Si l’on ne dénoncera jamais assez ces violences faites aux femmes et même aux enfants, l’on ne peut se déprendre d’un sentiment de malaise à la lecture de ce texte imprégné des excès d’une colère que, d’après la présentation de l’auteur par l’éditeur, l’on perçoit motivée par un vécu et une souffrance personnels. A ces crimes présentés comme ordinairement répandus dans un climat d’impunité générale, l’auteur et son personnage répondent par la haine et la vengeance, versant dans une auto-justice que les aspects surnaturels du roman ne rendent pas moins dérangeante. Et, même si, sur le tard, la narratrice en vient à une forme d’apaisement, réconciliée avec l’espèce humaine au contact d’autres personnages plus droits malgré leurs déchirements personnels, l’on garde de cette lecture le sentiment nauséeux d’une vision exagérée et distordue par la haine et par la rancune, à l’origine d’une virulence de ton menant à de dangereux extrêmes.

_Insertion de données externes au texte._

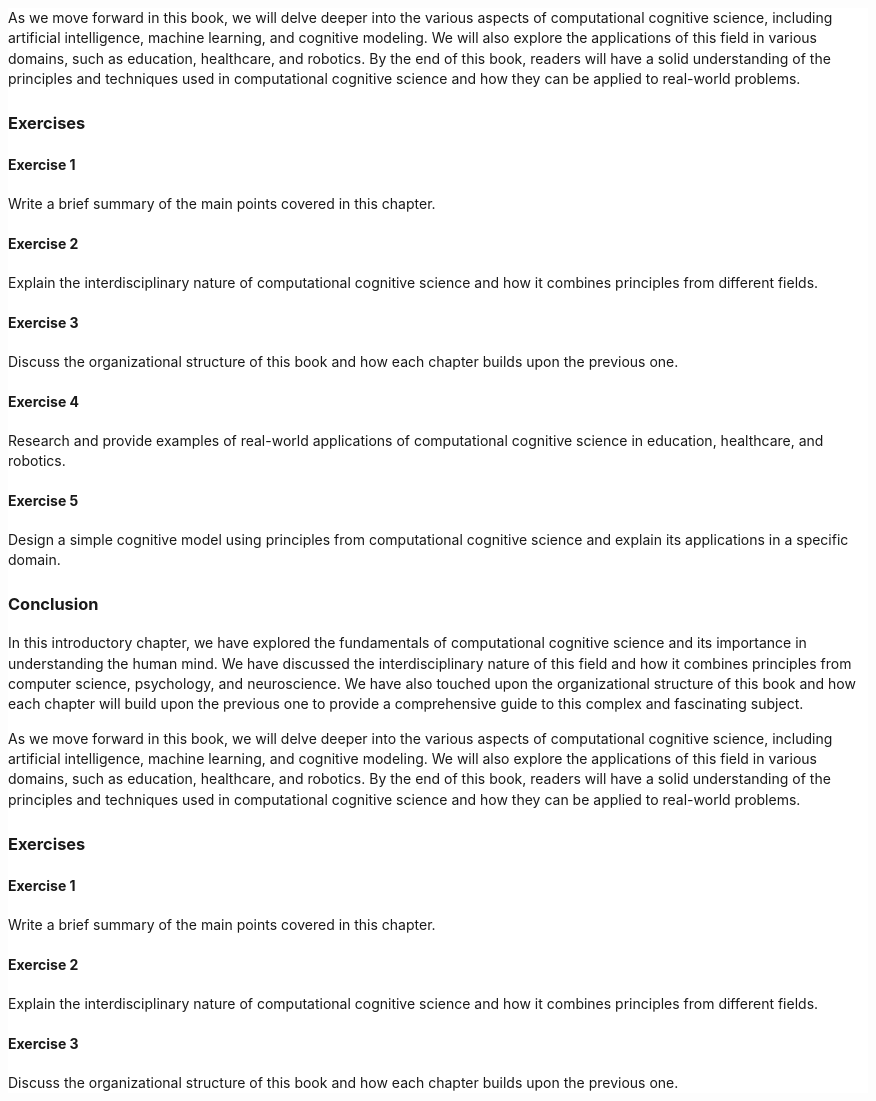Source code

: As we move forward in this book, we will delve deeper into the various aspects of computational cognitive science, including artificial intelligence, machine learning, and cognitive modeling. We will also explore the applications of this field in various domains, such as education, healthcare, and robotics. By the end of this book, readers will have a solid understanding of the principles and techniques used in computational cognitive science and how they can be applied to real-world problems.

### Exercises
#### Exercise 1
Write a brief summary of the main points covered in this chapter.

#### Exercise 2
Explain the interdisciplinary nature of computational cognitive science and how it combines principles from different fields.

#### Exercise 3
Discuss the organizational structure of this book and how each chapter builds upon the previous one.

#### Exercise 4
Research and provide examples of real-world applications of computational cognitive science in education, healthcare, and robotics.

#### Exercise 5
Design a simple cognitive model using principles from computational cognitive science and explain its applications in a specific domain.


### Conclusion
In this introductory chapter, we have explored the fundamentals of computational cognitive science and its importance in understanding the human mind. We have discussed the interdisciplinary nature of this field and how it combines principles from computer science, psychology, and neuroscience. We have also touched upon the organizational structure of this book and how each chapter will build upon the previous one to provide a comprehensive guide to this complex and fascinating subject.

As we move forward in this book, we will delve deeper into the various aspects of computational cognitive science, including artificial intelligence, machine learning, and cognitive modeling. We will also explore the applications of this field in various domains, such as education, healthcare, and robotics. By the end of this book, readers will have a solid understanding of the principles and techniques used in computational cognitive science and how they can be applied to real-world problems.

### Exercises
#### Exercise 1
Write a brief summary of the main points covered in this chapter.

#### Exercise 2
Explain the interdisciplinary nature of computational cognitive science and how it combines principles from different fields.

#### Exercise 3
Discuss the organizational structure of this book and how each chapter builds upon the previous one.
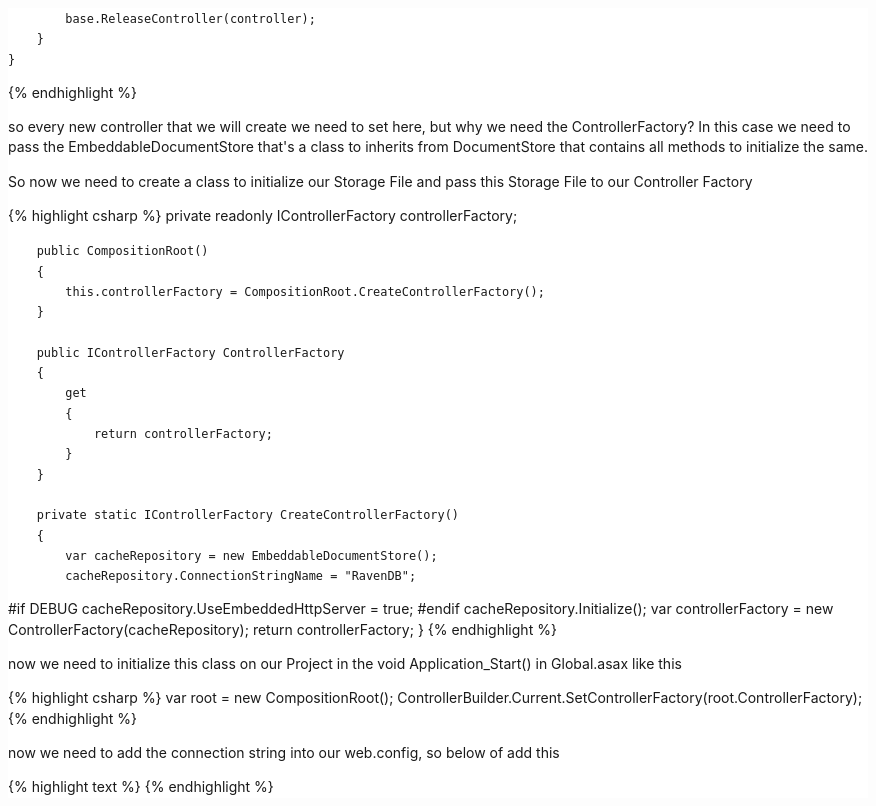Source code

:             base.ReleaseController(controller);
        }
    }
{% endhighlight %}

so every new controller that we will create we need to set here, but why we need the ControllerFactory? In this case we need to pass the 
EmbeddableDocumentStore that's a class to inherits from DocumentStore that contains all methods to initialize the same.

So now we need to create a class to initialize our Storage File and pass this Storage File to our Controller Factory

{% highlight csharp %}
  private readonly IControllerFactory controllerFactory;

        public CompositionRoot()
        {
            this.controllerFactory = CompositionRoot.CreateControllerFactory();
        }

        public IControllerFactory ControllerFactory
        {
            get
            {
                return controllerFactory;
            }
        }

        private static IControllerFactory CreateControllerFactory()
        {
            var cacheRepository = new EmbeddableDocumentStore();
            cacheRepository.ConnectionStringName = "RavenDB";
#if DEBUG
            cacheRepository.UseEmbeddedHttpServer = true;
#endif
            cacheRepository.Initialize();
            var controllerFactory = new ControllerFactory(cacheRepository);
            return controllerFactory;
        }
{% endhighlight %}

now we need to initialize this class on our Project in the void Application_Start() in Global.asax like this

{% highlight csharp %}
   var root = new CompositionRoot();
   ControllerBuilder.Current.SetControllerFactory(root.ControllerFactory);
{% endhighlight %}

now we need to add the connection string into our web.config, so below of <configuration> add this

{% highlight text %}
  <connectionStrings>
    <add name="RavenDB" connectionString="DataDir=~\App_Data\RavenDB" />
  </connectionStrings>
{% endhighlight %}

Dans la mouvance #MeToo et BalanceTonPorc, un texte dérangeant, non pas seulement en raison des crimes qu’il dénonce, mais aussi en ce qu’il montre comment la violence corrompt, à leur insu, jusqu’à la perception du monde par les victimes. Heureusement, les hommes ne sont pas tous des porcs : c’est ce que l’on a envie de crier en refermant ce livre. (2,5/5)
 

 

Citation :  

En haut, sous le rebord du toit, on pouvait lire une inscription de style Art nouveau en lettres peintes écaillées : Nuovariva. Le nom d’un port, et en effet autrefois c’en était un. On pouvait voir des radeaux chargés de marchandises poussés par des hommes au moyen de perches qu’ils enfonçaient dans la vase. Le comble c’est qu’aucun d’entre eux n’avait jamais vu la mer. Il existe des horizons plus vastes, mais en cet endroit de la basse plaine, c’est difficile à imaginer. Nous sommes l’eau, la terre et le ciel.